Mexicans were my main role models. They were the people I looked up to. I just happened to meet this guy, and started dealing [using heroin]. He said, 'Are you ready to go to jail for a long time?' I said, 'Yeah.' It was like a test. I thought I had to be up to it. Mexicans were into living as gangsters."
Pepper went from Watts to Stan Kenton, blending his ringing tone with the rich buoyant sound of the band's Wagnerian harmonies. Groupies followed him and collectors searched for his rare discs. His recording of "Over the Rainbow" in 1951 won success in the jazz community.
But the good times dried up. In the early '50s, the drug busts begans, and he ended up spending 10 years in prison, several in San Quentin and shorter stretches in Chino, Folsom, Vacaville.
"I've spent 17 years of my life in prison, mental institutions and the army," Pepper said without the slightest trace of irony.
Meanwhile, racial harmony became dissonant. Black consciousness and white resistance in the '50s and '60s polarized the races.
"It was like party time," recalled the saxophonist. "I was accepted. It was very beautiful. Then all of a sudden I was totally obstracized because I was white. I couldn't understand it. The black power thing changed everything.

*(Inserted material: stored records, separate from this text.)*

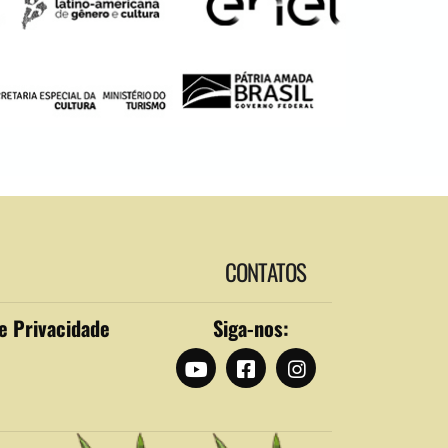
CONTATOS
de Privacidade
Siga-nos: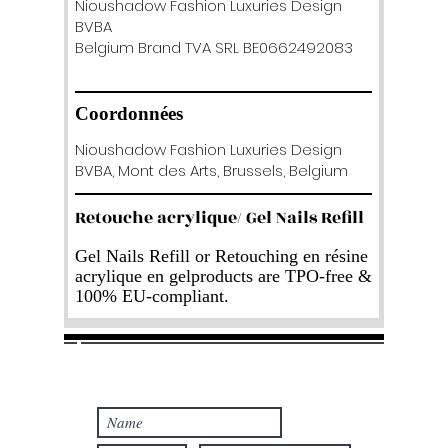
Nioushadow Fashion Luxuries Design
BVBA
Belgium Brand TVA SRL BE0662492083
Coordonnées
Nioushadow Fashion Luxuries Design
BVBA, Mont des Arts, Brussels, Belgium
Retouche acrylique/ Gel Nails Refill
Gel Nails Refill or Retouching en résine
acrylique en gelproducts are TPO-free &
100% EU-compliant.
Join our mailing list
Never miss an update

"The reason I hate it so much is that it totally leaves me out. Like I have been canceled out because I'm white. I get very upset when I talk about it. When I finish I feel horrible. I'm just shaking inside.
"I wanted to be accepted. Everybody wants to be accepted. But I wanted to be accepted by the people I dug, the way they lived, and that was the black people."

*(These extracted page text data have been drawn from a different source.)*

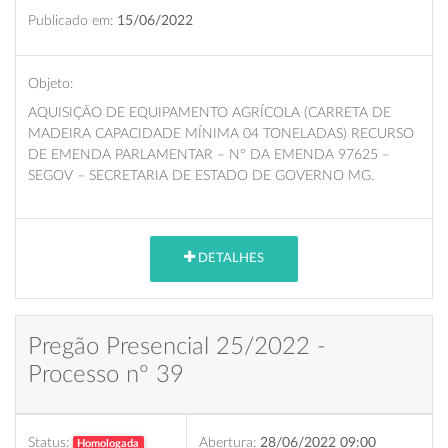
Publicado em:
15/06/2022
Objeto:
AQUISIÇÃO DE EQUIPAMENTO AGRÍCOLA (CARRETA DE
MADEIRA CAPACIDADE MÍNIMA 04 TONELADAS) RECURSO
DE EMENDA PARLAMENTAR – N° DA EMENDA 97625 –
SEGOV – SECRETARIA DE ESTADO DE GOVERNO MG.
DETALHES
Pregão Presencial 25/2022 -
Processo nº 39
Status:
Abertura:
28/06/2022 09:00
Homologada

Though he considered himself part of the "black family," like most white hipsters, he knew only a small part of the black experience. Pepper failed to recognize why he could not go on a tour of the Deep South with a black band in the early '40s.
"It wasn't until Benny Carter told me that I understood why," recalled Pepper. "He was amazed that I didn't know why."
His wife explains this by pointing to his self-absorption. "As long as he was treated okay," she said, "he didn't know about what was going on in the rest of the world."
He was torn between pleasing his father and being himself.
"I used to hear my father raving about Jews, Niggers, and wops," Pepper recalled. "He hated everybody: policeman, junkies, communists, management. He hated people, period."
However, his father went into debt to put Pepper in a first-rate drug treatment program.
"I kept going through the agony of kicking," said the musician. "I wanted my father to dig me, you knwo, being strong, being in prison, suffering. I still carry a lot of guilt around."
Does his wife worry about him going back on junk? "I'm not a worrier," she said. "I'm not prepared for it. When the time comes, I'll deal with it as best as I can."
His wife, a Berkeley-educated former photographer for music companies before her problems with pills, said,"We're going through the best times we've had since we were in Synanon. He rarely drinks. He worries about his health. He uses the barbells."
Pepper said he's controlled the urge to destroy himself, and is now on a methadone maintenance program. "I want to live more than ever," he explained. "All of a sudden my career is going up."
He and his wife with their four cats in a two-bedroom bungalow in Van Nuys in the San Fernando Valley. He watches TV a lot, especially sports and soap operas. He performs mostly in the Los Angeles area or in Japan.
But after playing music for almost 40 years, Pepper still yearns for wider recognition.
"I'd like to become well known," he said, "When people talk about jazz musicians, they talk about Miles [Davis] Trane [John Coltrane], Dexter Gordon. I want to be a person who's one of the top people in jazz.
"I've had to prove myself over and over again. Some musicians have never heard me play. They have no idea who I am. I want to be accepted."